* [SELECTED EXCERPT]
============

A close-up specimen of a black Anteater Scarab Beetle on white fabric.
Lynette Schimming

After a long day, on a night when nobody is in the mood to cook, you might decide to order for delivery.

For insects, it’s not quite that easy. So what’s the next best thing? Have yourself delivered to your food.

Dull black in color …only about a centimeter in length …and with a particularly tough exoskeleton, there are more than 30 different species of Anteater Scarab Beetles in the United States.

As you might have already guessed from their common name, the adult beetles feed on ants. And while a variety of ant species are on the menu, the beetles have a preference for Thatching Ants – the species of ants that build large mounded nests.

Specifically, it’s not the adult ants that the beetles are after. Instead, they prefer to dine on the ant larvae – not an easily accessed source of food as ants are very capable defenders of their colonies.

So, how exactly do these uninvited guests get safely inside an ant nest that’s defended by thousands of guardians?

============

[Extracted data entries]

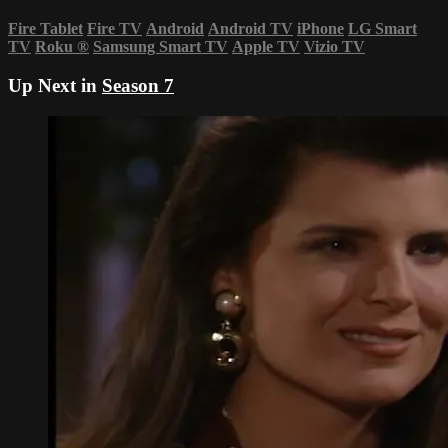
Fire Tablet
Fire TV
Android
Android TV
iPhone
LG Smart
TV
Roku
®
Samsung Smart TV
Apple TV
Vizio TV
Up Next in
Season 7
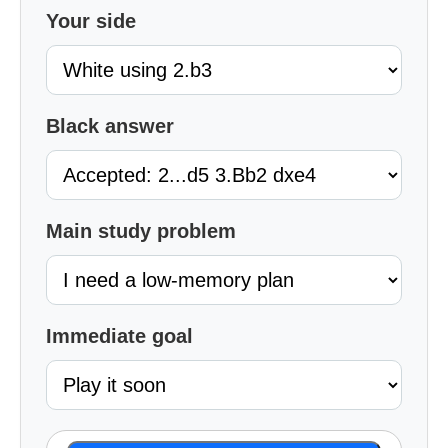
Your side
Black answer
Main study problem
Immediate goal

============

Continue the passage on Anteater Scarab Beetles from the point where it stops.

You might say, the beetles are dying to get inside this exclusive place to eat.

An adult beetle will position itself within the area that a colony’s worker ants are energetically patrolling, looking for dead insects (or live insects they can overcome) to drag back to feed the rest of the colony.

With a convincing, Oscar-winning performance, the worker ants find the presumably deceased beetle and drag it back to the nest.

And …scene! Once inside, the beetle miraculously comes back to life. Covered with the ants’ scent, it’s thought that the beetle can now move about the nest undetected as the larval predator it really is.